Fragmento de texto:
____________________
MÉRIDA, Yucatán, lunes 16/02/2026.- Alberto Yáñez Castro denunció los bisnes del notario público Miguel Sarabia Pérez, quien junto con su hijo Miguel Sarabia Bazán y otros cómplices pretenden quedarse con la propiedad de un predio en el puerto de Celestún, valuado actualmente en 63 millones de pesos.

Se trata de una operación planeada con todo el dolo para perjudicar a Yañez Castro, quien denunció doble compraventa, argucias legales para no inscribir la propiedad y hasta tortuguismo de la Fiscalía especializada en delitos patrimoniales.

En noviembre del 2017, el agraviado le compró el predio a Lázaro Ramón Guzmán, un cubano naturalizado mexicano, para lo cual contrataron los servicios de Sarabia Pérez, notario número 93, quien dio fe de la compraventa, y de Sarabia Bazán, hijo del notario, quien debía de encargarse de los trámites legales y administrativos. El precio de la operación de compra de la propiedad se acordó en 2.5 millones de pesos.

Cuando se iba a firmar la legalización de la compra, el cubano le informó a Alberto Yáñez que por falta de recursos económicos no cubrió los gastos de escrituración cuando le compró esa propiedad a Fernando José Vega Espinosa, lo cual impedía legalizar la operación de venta a Yáñez Castro.

Según le dijo el abogado Sarabia Bazán, no podía inscribirse la escritura porque a fuerza debía inscribirse primero la compraventa entre Lázaro Ramón Guzmán y Vega Espinosa para que pudieran inscribir la operación entre Ramón Guzmán y Yáñez Castro, quien para evitar problemas y atrasos aceptó cubrir los pagos y trámites de las dos operaciones, que fueron firmadas ante la fe del notario Sarabia Pérez.

Sin embargo, Sarabia Bazán solo hizo los trámites de la compraventa entre Ramón Guzmán y Vega Espinosa. De la segunda operación ni siquiera subieron los avisos preventivos o definitivos, dejando a la deriva los derechos de propiedad y económicos de Yáñez Castro.
____________________
Información mostrada:
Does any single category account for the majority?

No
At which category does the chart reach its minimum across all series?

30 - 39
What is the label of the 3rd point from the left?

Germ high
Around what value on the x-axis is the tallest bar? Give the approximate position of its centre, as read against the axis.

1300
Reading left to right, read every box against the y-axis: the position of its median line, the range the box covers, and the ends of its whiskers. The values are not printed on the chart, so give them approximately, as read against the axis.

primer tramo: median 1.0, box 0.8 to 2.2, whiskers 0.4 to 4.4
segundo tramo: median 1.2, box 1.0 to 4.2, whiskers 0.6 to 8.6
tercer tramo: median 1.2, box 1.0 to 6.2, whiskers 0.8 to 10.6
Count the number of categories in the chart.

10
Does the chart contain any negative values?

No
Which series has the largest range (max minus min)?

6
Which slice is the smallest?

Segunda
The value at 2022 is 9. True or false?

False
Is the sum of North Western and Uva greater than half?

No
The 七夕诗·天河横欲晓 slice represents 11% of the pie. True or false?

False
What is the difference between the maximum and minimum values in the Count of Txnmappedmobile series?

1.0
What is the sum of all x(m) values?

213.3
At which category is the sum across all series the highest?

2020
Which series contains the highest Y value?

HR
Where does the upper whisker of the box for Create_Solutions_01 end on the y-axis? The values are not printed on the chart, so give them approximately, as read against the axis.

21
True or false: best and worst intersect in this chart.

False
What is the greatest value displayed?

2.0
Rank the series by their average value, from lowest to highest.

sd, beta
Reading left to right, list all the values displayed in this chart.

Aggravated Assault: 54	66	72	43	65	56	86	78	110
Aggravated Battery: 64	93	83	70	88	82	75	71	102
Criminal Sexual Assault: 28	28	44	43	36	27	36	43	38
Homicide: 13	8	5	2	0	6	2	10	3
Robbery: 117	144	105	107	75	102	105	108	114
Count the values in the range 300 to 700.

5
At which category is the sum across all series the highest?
____________________
Copia de forma literal el fragmento de la nota sobre el predio de Celestún que empieza con "MÉRIDA, Yucatán, lunes" y sigue hasta "en delitos patrimoniales.".

Respuesta:
MÉRIDA, Yucatán, lunes 16/02/2026.- Alberto Yáñez Castro denunció los bisnes del notario público Miguel Sarabia Pérez, quien junto con su hijo Miguel Sarabia Bazán y otros cómplices pretenden quedarse con la propiedad de un predio en el puerto de Celestún, valuado actualmente en 63 millones de pesos.

Se trata de una operación planeada con todo el dolo para perjudicar a Yañez Castro, quien denunció doble compraventa, argucias legales para no inscribir la propiedad y hasta tortuguismo de la Fiscalía especializada en delitos patrimoniales.